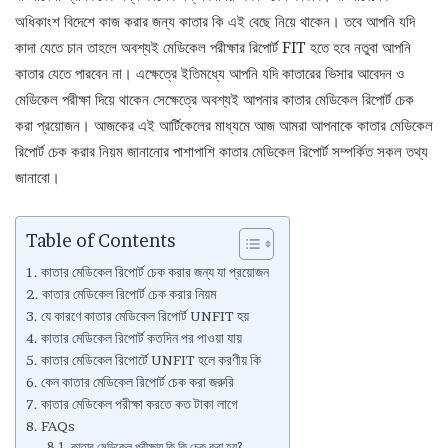
অধিকাংশ বিদেশে কাজ করার জন্য কাতার কি এই বেছে নিয়ে থাকেন। তবে আপনি যদি
কাদা যেতে চান তাহলে অবশ্যই মেডিকেল পরীক্ষার রিপোর্ট FIT হতে হবে নতুবা আপনি
কাতার যেতে পারবেন না। এক্ষেত্রে ইতিমধ্যে আপনি যদি কাতারের ভিসার আবেদন ও
মেডিকেল পরীক্ষা দিয়ে থাকেন সেক্ষেত্রে অবশ্যই আপনার কাতার মেডিকেল রিপোর্ট চেক
করা প্রয়োজন। আজকের এই আর্টিকেলের মাধ্যমে আজ আমরা আপনাকে কাতার মেডিকেল
রিপোর্ট চেক করার নিয়ম জানানোর পাশাপাশি কাতার মেডিকেল রিপোর্ট সম্পর্কিত সকল তথ্য
জানাবো।
Table of Contents
কাতার মেডিকেল রিপোর্ট চেক করার জন্য যা প্রয়োজন
কাতার মেডিকেল রিপোর্ট চেক করার নিয়ম
যে কারণে কাতার মেডিকেল রিপোর্ট UNFIT হয়
কাতার মেডিকেল রিপোর্ট কতদিন পর পাওয়া যায়
কাতার মেডিকেল রিপোর্টে UNFIT হলে করণীয় কি
কেন কাতার মেডিকেল রিপোর্ট চেক করা জরুরি
কাতার মেডিকেল পরীক্ষা করতে কত টাকা লাগে
FAQs
কাতার মেডিকেল পরীক্ষায় কি কি চেক করা হয়?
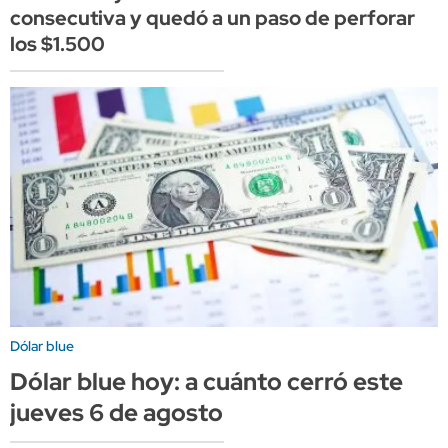
consecutiva y quedó a un paso de perforar
los $1.500
Dólar blue
Dólar blue hoy: a cuánto cerró este
jueves 6 de agosto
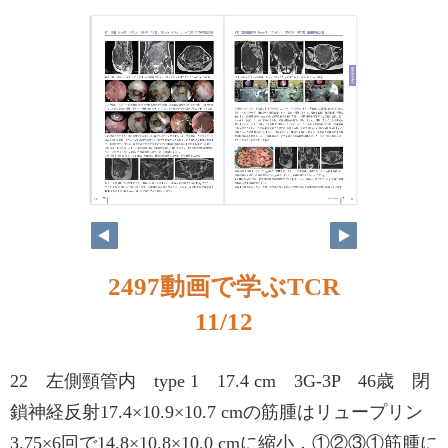
10
11
2497動画で学ぶTCR
11/12
22 左側頸管内 type 1 17.4 cm 3G-3P 46歳 閉
鎖神経反射17.4×10.9×10.7 cmの筋腫はリュープリン
3.75×6回で14.8×10.8×10.0 cmに縮小．①②③①筋腫に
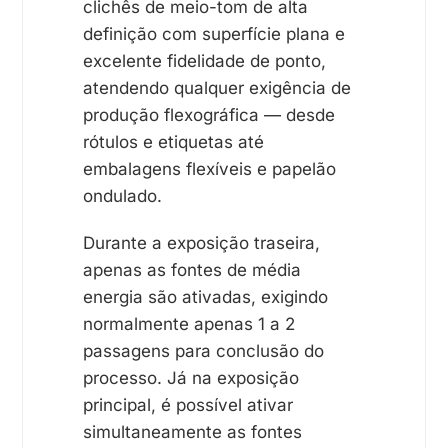
clichês de meio-tom de alta
definição com superfície plana e
excelente fidelidade de ponto,
atendendo qualquer exigência de
produção flexográfica — desde
rótulos e etiquetas até
embalagens flexíveis e papelão
ondulado.
Durante a exposição traseira,
apenas as fontes de média
energia são ativadas, exigindo
normalmente apenas 1 a 2
passagens para conclusão do
processo. Já na exposição
principal, é possível ativar
simultaneamente as fontes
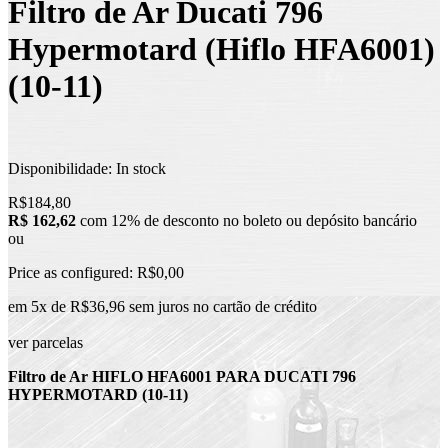
Filtro de Ar Ducati 796
Hypermotard (Hiflo HFA6001)
(10-11)
Disponibilidade:
In stock
R$184,80
R$ 162,62
com 12% de desconto no boleto ou depósito bancário
ou
Price as configured:
R$0,00
em 5x de R$36,96 sem juros no cartão de crédito
ver parcelas
Filtro de Ar HIFLO HFA6001 PARA DUCATI 796
HYPERMOTARD (10-11)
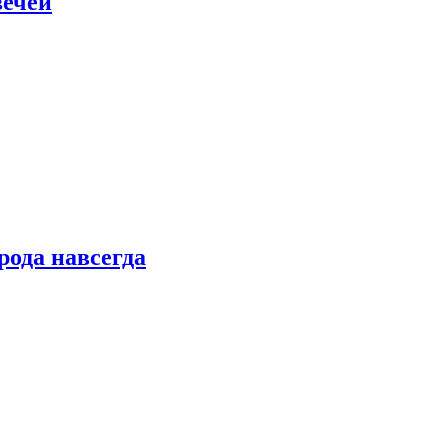
вечей
рода навсегда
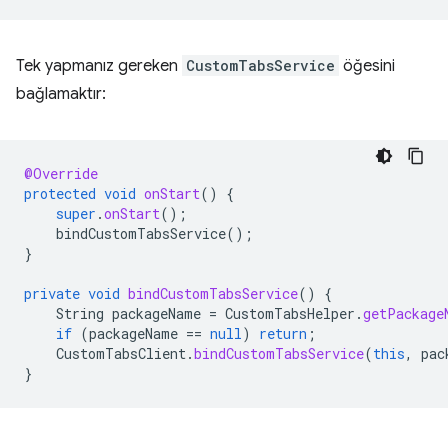
Tek yapmanız gereken
CustomTabsService
öğesini
bağlamaktır:
@Override
protected
void
onStart
()
{
super
.
onStart
();
bindCustomTabsService
();
}
private
void
bindCustomTabsService
()
{
String
packageName
=
CustomTabsHelper
.
getPackage
if
(
packageName
==
null
)
return
;
CustomTabsClient
.
bindCustomTabsService
(
this
,
pac
}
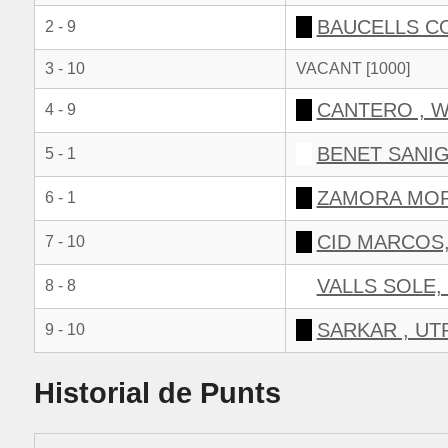
BAUCELLS C
2 - 9
3 - 10
VACANT [1000]
CANTERO , W
4 - 9
BENET SANIG
5 - 1
ZAMORA MOR
6 - 1
CID MARCOS,
7 - 10
VALLS SOLE,
8 - 8
SARKAR , UT
9 - 10
Historial de Punts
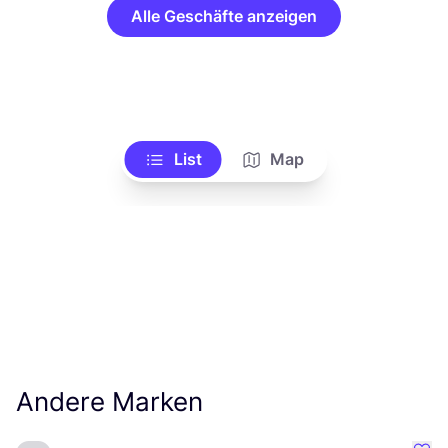
Alle Geschäfte anzeigen
List
Map
Andere Marken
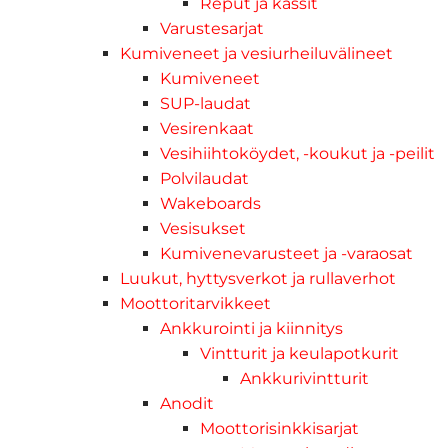
Reput ja kassit
Varustesarjat
Kumiveneet ja vesiurheiluvälineet
Kumiveneet
SUP-laudat
Vesirenkaat
Vesihiihtoköydet, -koukut ja -peilit
Polvilaudat
Wakeboards
Vesisukset
Kumivenevarusteet ja -varaosat
Luukut, hyttysverkot ja rullaverhot
Moottoritarvikkeet
Ankkurointi ja kiinnitys
Vintturit ja keulapotkurit
Ankkurivintturit
Anodit
Moottorisinkkisarjat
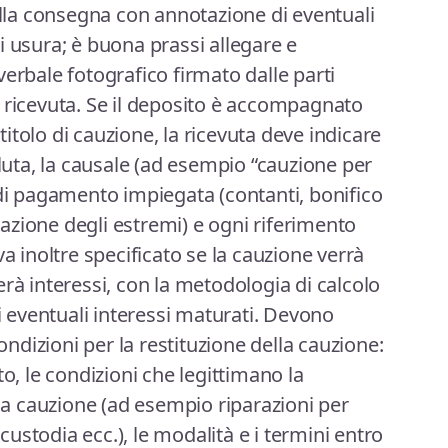
la consegna con annotazione di eventuali
i usura; è buona prassi allegare e
erbale fotografico firmato dalle parti
 ricevuta. Se il deposito è accompagnato
tolo di cauzione, la ricevuta deve indicare
aluta, la causale (ad esempio “cauzione per
 di pagamento impiegata (contanti, bonifico
zione degli estremi) e ogni riferimento
va inoltre specificato se la cauzione verrà
rà interessi, con la metodologia di calcolo
di eventuali interessi maturati. Devono
condizioni per la restituzione della cauzione:
to, le condizioni che legittimano la
lla cauzione (ad esempio riparazioni per
 custodia ecc.), le modalità e i termini entro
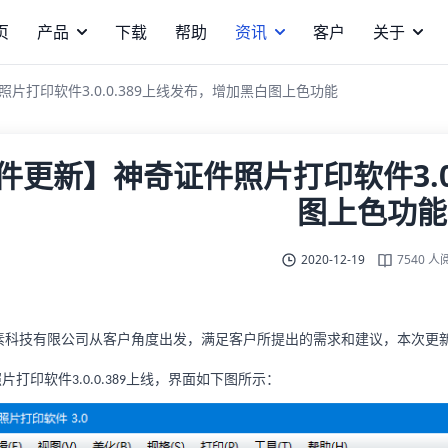
页
产品
下载
帮助
资讯
客户
关于
片打印软件3.0.0.389上线发布，增加黑白图上色功能
件更新】神奇证件照片打印软件3.0
图上色功能
2020-12-19
7540 人
素科技有限公司从客户角度出发，满足客户所提出的需求和建议，本次更
照片打印软件
上线，界面如下图所示：
3.0.0.389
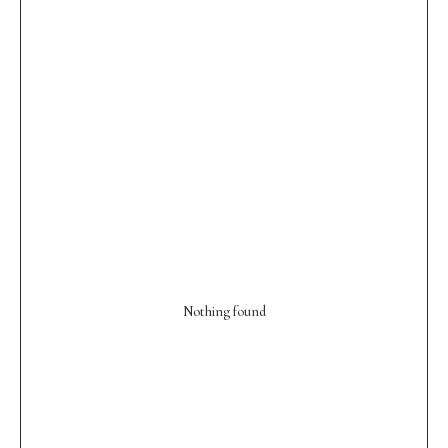
Nothing found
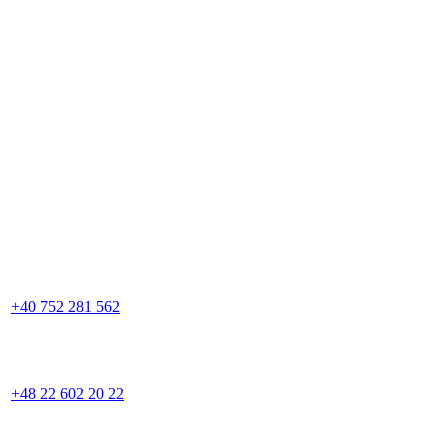
+40 752 281 562
+48 22 602 20 22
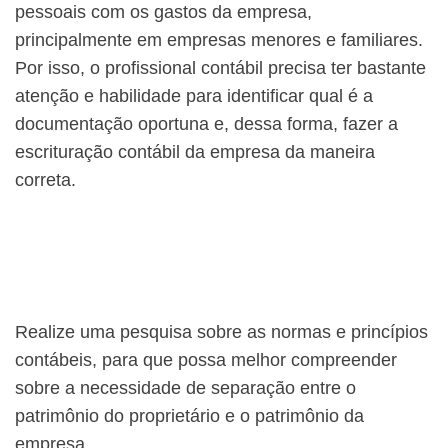
pessoais com os gastos da empresa,
principalmente em empresas menores e familiares.
Por isso, o profissional contábil precisa ter bastante
atenção e habilidade para identificar qual é a
documentação oportuna e, dessa forma, fazer a
escrituração contábil da empresa da maneira
correta.
Realize uma pesquisa sobre as normas e princípios
contábeis, para que possa melhor compreender
sobre a necessidade de separação entre o
patrimônio do proprietário e o patrimônio da
empresa.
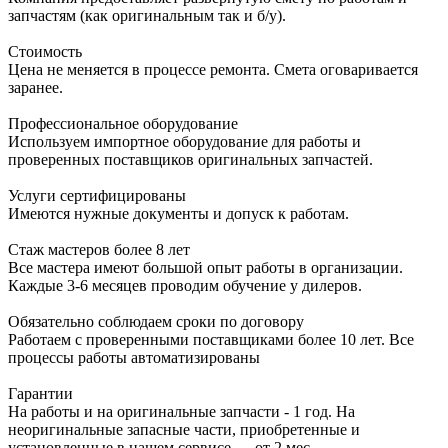
запчастям (как оригинальным так и б/у).
Стоимость
Цена не меняется в процессе ремонта. Смета оговаривается
заранее.
Профессиональное оборудование
Используем импортное оборудование для работы и
проверенных поставщиков оригинальных запчастей.
Услуги сертифицированы
Имеются нужные документы и допуск к работам.
Стаж мастеров более 8 лет
Все мастера имеют большой опыт работы в организации.
Каждые 3-6 месяцев проводим обучение у дилеров.
Обязательно соблюдаем сроки по договору
Работаем с проверенными поставщиками более 10 лет. Все
процессы работы автоматизированы
Гарантии
На работы и на оригинальные запчасти - 1 год. На
неоригинальные запасные части, приобретенные и
установленные в нашем сервисе — от 2 мес.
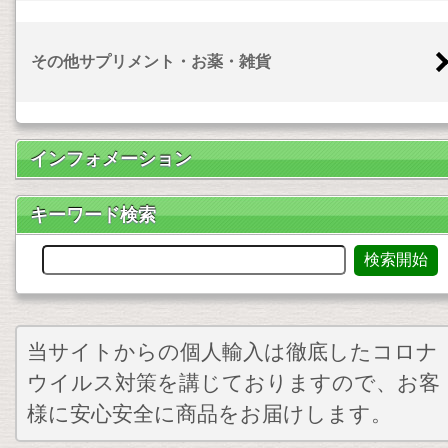
その他サプリメント・お薬・雑貨
インフォメーション
キーワード検索
当サイトからの個人輸入は徹底したコロナ
ウイルス対策を講じておりますので、お客
様に安心安全に商品をお届けします。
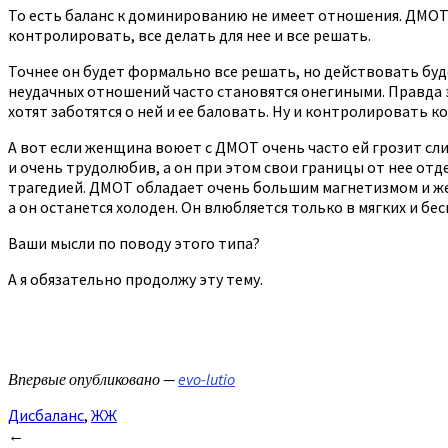
То есть баланс к доминированию не имеет отношения. ДМОТ 
контролировать, все делать для нее и все решать.
Точнее он будет формально все решать, но действовать буде
неудачных отношений часто становятся онегиными. Правда 
хотят заботятся о ней и ее баловать. Ну и контролировать ко
А вот если женщина воюет с ДМОТ очень часто ей грозит сли
и очень трудолюбив, а он при этом свои границы от нее отде
трагедией. ДМОТ обладает очень большим магнетизмом и же
а он останется холоден. Он влюбляется только в мягких и б
Ваши мысли по поводу этого типа?
А я обязательно продолжу эту тему.
Впервые опубликовано —
evo-lutio
Дисбаланс
,
ЖЖ
Post
←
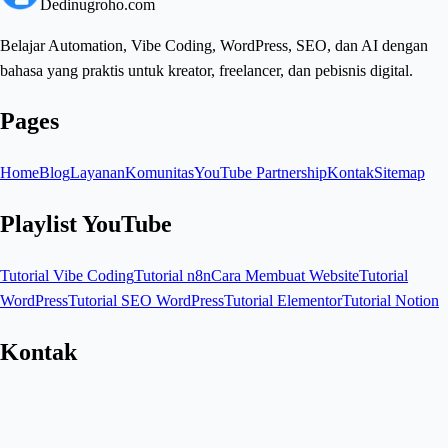
Dedinugroho.com
Belajar Automation, Vibe Coding, WordPress, SEO, dan AI dengan
bahasa yang praktis untuk kreator, freelancer, dan pebisnis digital.
Pages
Home
Blog
Layanan
Komunitas
YouTube Partnership
Kontak
Sitemap
Playlist YouTube
Tutorial Vibe Coding
Tutorial n8n
Cara Membuat Website
Tutorial
WordPress
Tutorial SEO WordPress
Tutorial Elementor
Tutorial Notion
Kontak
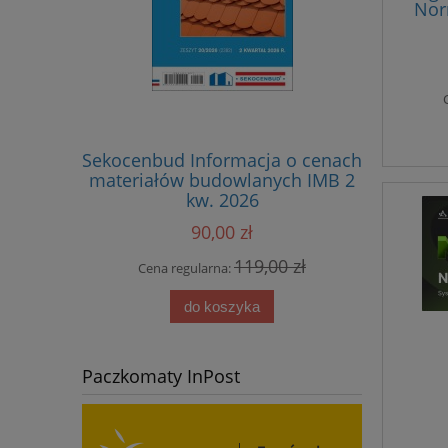
Nor
stan
Sekocenbud Informacja o cenach
Sekoc
materiałów budowlanych IMB 2
sta
kw. 2026
kosztorys
sprzętu 
90,00 zł
119,00 zł
Cena regularna:
Cena
do koszyka
Paczkomaty InPost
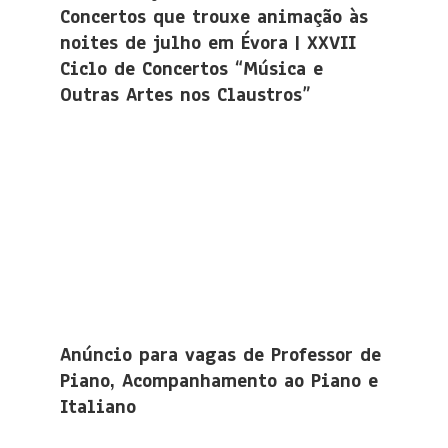
Concertos que trouxe animação às
noites de julho em Évora | XXVII
Ciclo de Concertos “Música e
Outras Artes nos Claustros”
Anúncio para vagas de Professor de
Piano, Acompanhamento ao Piano e
Italiano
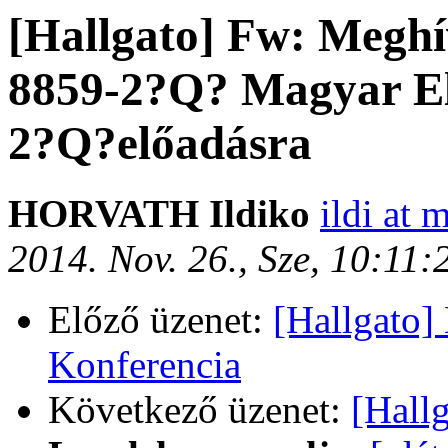
[Hallgato] Fw: Megh
8859-2?Q? Magyar E
2?Q?előadásra
HORVATH Ildiko
ildi at 
2014. Nov. 26., Sze, 10:11
Előző üzenet:
[Hallgato]
Konferencia
Következő üzenet:
[Hallg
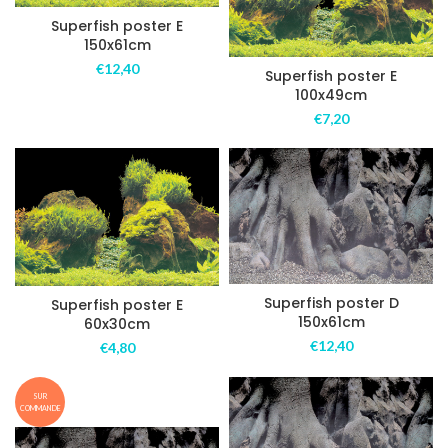
Superfish poster E
150x61cm
€
12,40
Superfish poster E
100x49cm
€
7,20
Superfish poster D
Superfish poster E
150x61cm
60x30cm
€
12,40
€
4,80
SUR
COMMANDE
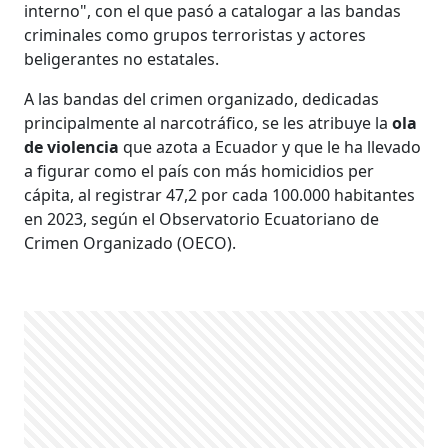
interno", con el que pasó a catalogar a las bandas
criminales como grupos terroristas y actores
beligerantes no estatales.
A las bandas del crimen organizado, dedicadas
principalmente al narcotráfico, se les atribuye la
ola
de violencia
que azota a Ecuador y que le ha llevado
a figurar como el país con más homicidios per
cápita, al registrar 47,2 por cada 100.000 habitantes
en 2023, según el Observatorio Ecuatoriano de
Crimen Organizado (OECO).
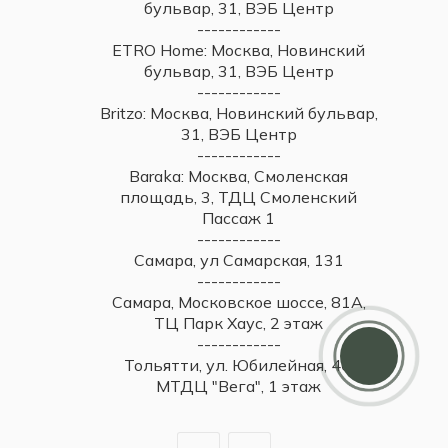
бульвар, 31, ВЭБ Центр
------------
ETRO Home: Москва, Новинский
бульвар, 31, ВЭБ Центр
------------
Britzo: Москва, Новинский бульвар,
31, ВЭБ Центр
------------
Baraka: Москва, Смоленская
площадь, 3, ТДЦ Смоленский
Пассаж 1
------------
Самара, ул Самарская, 131
------------
Самара, Московское шоссе, 81А,
ТЦ Парк Хаус, 2 этаж
------------
Тольятти, ул. Юбилейная, 40,
МТДЦ "Вега", 1 этаж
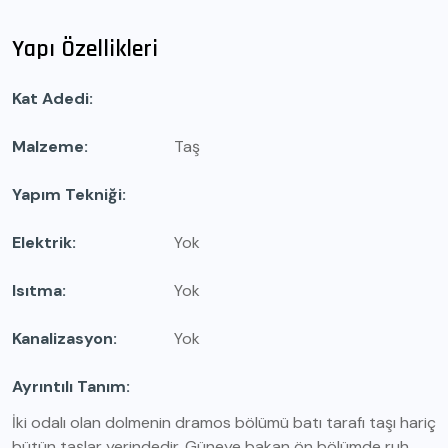
Yapı Özellikleri
Kat Adedi
Malzeme
Taş
Yapım Tekniği
Elektrik
Yok
Isıtma
Yok
Kanalizasyon
Yok
Ayrıntılı Tanım
İki odalı olan dolmenin dramos bölümü batı tarafı taşı hariç
bütün taşlar yerindedir. Güneye bakan ön bölümde ruh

:: Required work ::
If a line falls between the first line of the records above and the line containing "鎖神経反射17.4×10.9×10.7 cmの筋腫はリュープリン", inclusive, retype it exactly; leave pictures out.

:: Answer for the task ::
অধিকাংশ বিদেশে কাজ করার জন্য কাতার কি এই বেছে নিয়ে থাকেন। তবে আপনি যদি
কাদা যেতে চান তাহলে অবশ্যই মেডিকেল পরীক্ষার রিপোর্ট FIT হতে হবে নতুবা আপনি
কাতার যেতে পারবেন না। এক্ষেত্রে ইতিমধ্যে আপনি যদি কাতারের ভিসার আবেদন ও
মেডিকেল পরীক্ষা দিয়ে থাকেন সেক্ষেত্রে অবশ্যই আপনার কাতার মেডিকেল রিপোর্ট চেক
করা প্রয়োজন। আজকের এই আর্টিকেলের মাধ্যমে আজ আমরা আপনাকে কাতার মেডিকেল
রিপোর্ট চেক করার নিয়ম জানানোর পাশাপাশি কাতার মেডিকেল রিপোর্ট সম্পর্কিত সকল তথ্য
জানাবো।
Table of Contents
কাতার মেডিকেল রিপোর্ট চেক করার জন্য যা প্রয়োজন
কাতার মেডিকেল রিপোর্ট চেক করার নিয়ম
যে কারণে কাতার মেডিকেল রিপোর্ট UNFIT হয়
কাতার মেডিকেল রিপোর্ট কতদিন পর পাওয়া যায়
কাতার মেডিকেল রিপোর্টে UNFIT হলে করণীয় কি
কেন কাতার মেডিকেল রিপোর্ট চেক করা জরুরি
কাতার মেডিকেল পরীক্ষা করতে কত টাকা লাগে
FAQs
কাতার মেডিকেল পরীক্ষায় কি কি চেক করা হয়?
consecutiva y quedó a un paso de perforar
los $1.500
Dólar blue
Dólar blue hoy: a cuánto cerró este
jueves 6 de agosto
10
11
2497動画で学ぶTCR
11/12
22 左側頸管内 type 1 17.4 cm 3G-3P 46歳 閉
鎖神経反射17.4×10.9×10.7 cmの筋腫はリュープリン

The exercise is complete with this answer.